Did you use different batch sizes in your experiments?
How can fix the problem?

I will continue to search on the Internet for answers. Thank you in advance.

Huu Quan, CAP · Answer 1 · Sun Jan 09 2022 09:47:50 GMT+0800 (China Standard Time)

Hi @Marco-Nguyen

Thanks for your question!

LeafGAN is based on CycleGAN and uses the default batch size of 1.
The reason for this is (probably) enabling it to work with bigger input images.

I haven't tried to train my model with a bigger batch size yet but I think I will consider modifying the code for this.

One possible solution for fixing this problem is to modify the Image Pooling (image buffer) mechanism in CycleGAN. (See the details in CycleGAN paper, section 4. Implementation - Training details)
Specifically, CycleGAN/LeafGAN randomly selects 1 image stored in the buffer (by default, this buffer stores 50 images) and feeds it to the discriminator. I think if we can modify the code to randomly select N images (batch size) from the image buffer, then we can train with bigger batch size.

Marco-Nguyen · Answer 2 · Fri Jan 14 2022 22:54:41 GMT+0800 (China Standard Time)

I have another question, @huuquan1994 and I don't want to raise another issue.
I have read some of the issues in CycleGAN, but I am still confusing about continue training.
Let assume that I trained the first 2 epochs by setting --niter 2 --niter_decay 0 (at the end of the process: saving the model at the end of epoch 2, iters 2800, End of epoch 2 / 2 Time Taken: 5338 sec). When I return to continue training, which value should I set for:

--epoch_count
--niter

provided that I save my model by setting --save_epoch_freq 1 --save_latest_freq 100.
Currently, I set --epoch_count 3 --niter 4 to train the next 2 epoch. Is this correct?

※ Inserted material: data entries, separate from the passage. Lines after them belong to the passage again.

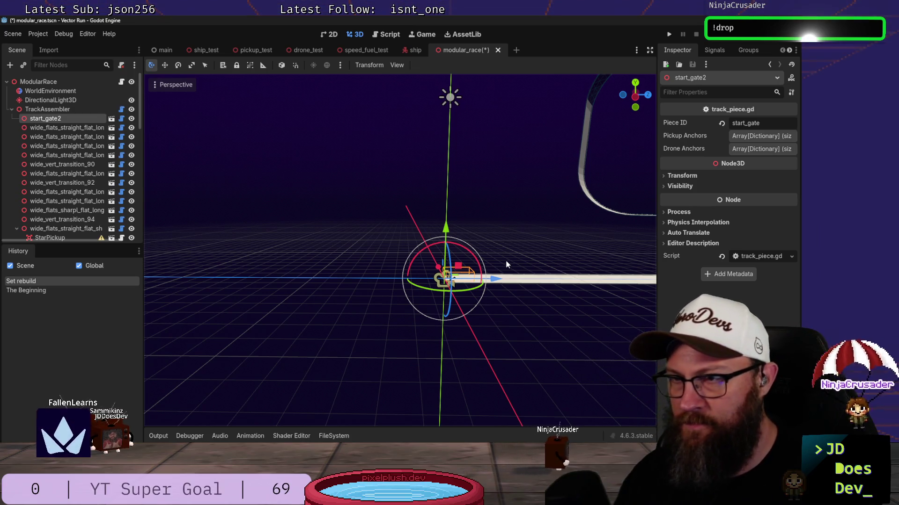
{"action": "key", "text": "f"}
{"action": "scroll", "coordinate": [446, 206], "scroll_direction": "up", "scroll_amount": 3}
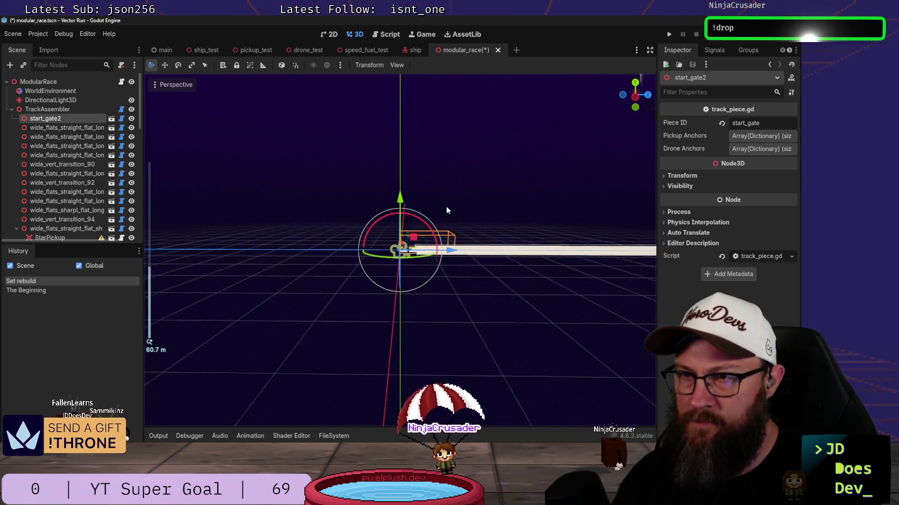
{"action": "mouse_move", "coordinate": [462, 187]}
{"action": "middle_mouse_down"}
{"action": "mouse_move", "coordinate": [635, 280]}
{"action": "mouse_move", "coordinate": [462, 247]}
{"action": "mouse_move", "coordinate": [560, 254]}
{"action": "middle_mouse_up"}
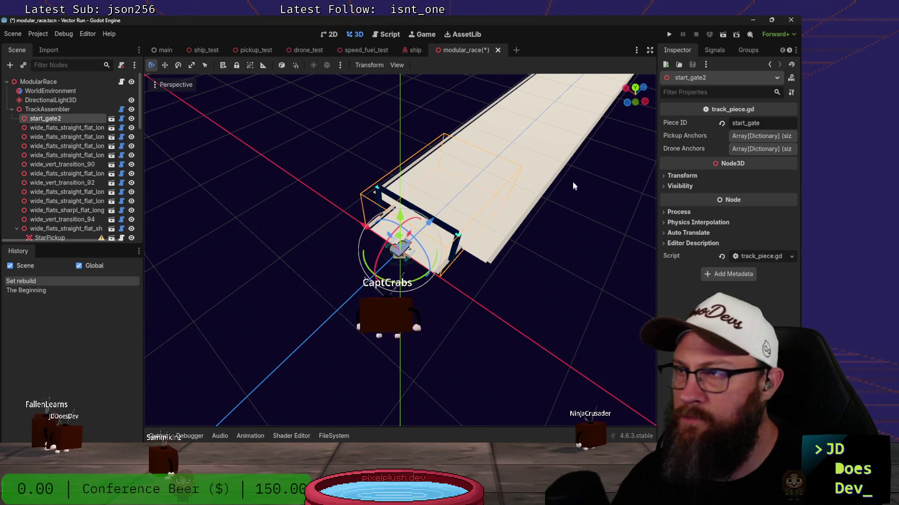
- Change entry 0's piece_id to start_gate_mod on the TrackAssembler and rebuild the track
{"action": "left_click", "coordinate": [28, 109]}
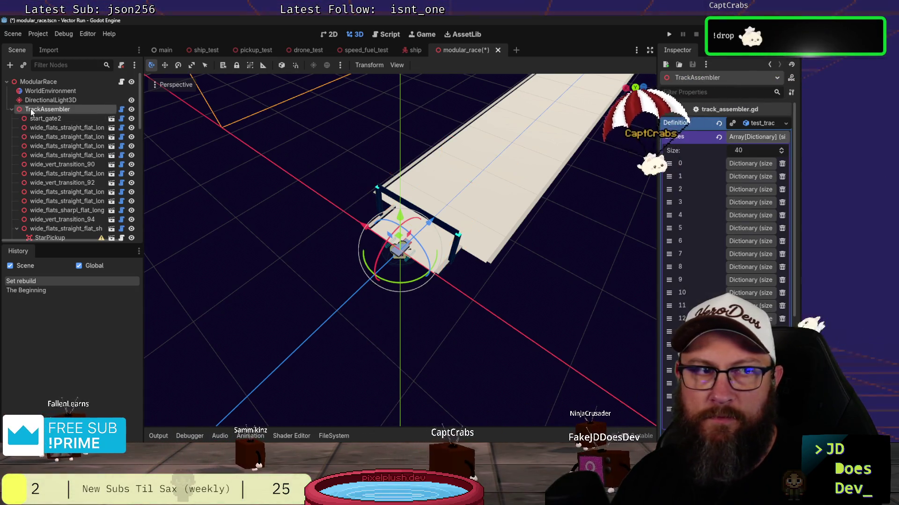
{"action": "left_click", "coordinate": [757, 162]}
{"action": "left_click", "coordinate": [759, 203]}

Also, at the end of the training, I receive the message: learning rate = 0.0000000, although I set --niter_decay 0. I understand the parameter as it takes 0 epoch to linearly decay the learning rate to 0, so it should not decay to 0 after the training. Please correct me if I am wrong.

Thanks in advance, have a nice weekend!

Huu Quan, CAP · Answer 3 · Thu Jan 27 2022 09:54:54 GMT+0800 (China Standard Time)

@Marco-Nguyen
Hey, sorry for my late reply!

As I understood, the total training epochs when you train your model will be equal to --niter + --niter_decay.
This means, after n_iter epoch it will linearly decay the learning rate for niter_decay epochs until it reaches 0.

The way CycleGAN update the learning rate is in this line of code here.
So, even you set the --niter_decay to 0 the learning rate by the end will become 0. (It depends on the learning policy you set. By default, it linearly decays).

When I resume training, I normally set the --continue_train --epoch_count XX to the command.
The --epoch_count XX tells the code to load and resume training from epoch XX. By default, the --epoch_count is set to the latest epoch.

Hope this helps!

I just found that I use the old version from the original CycleGAN repo (which has not so clear code meaning). I will update the code when I have time, but at the moment, it's no problem to use the current code.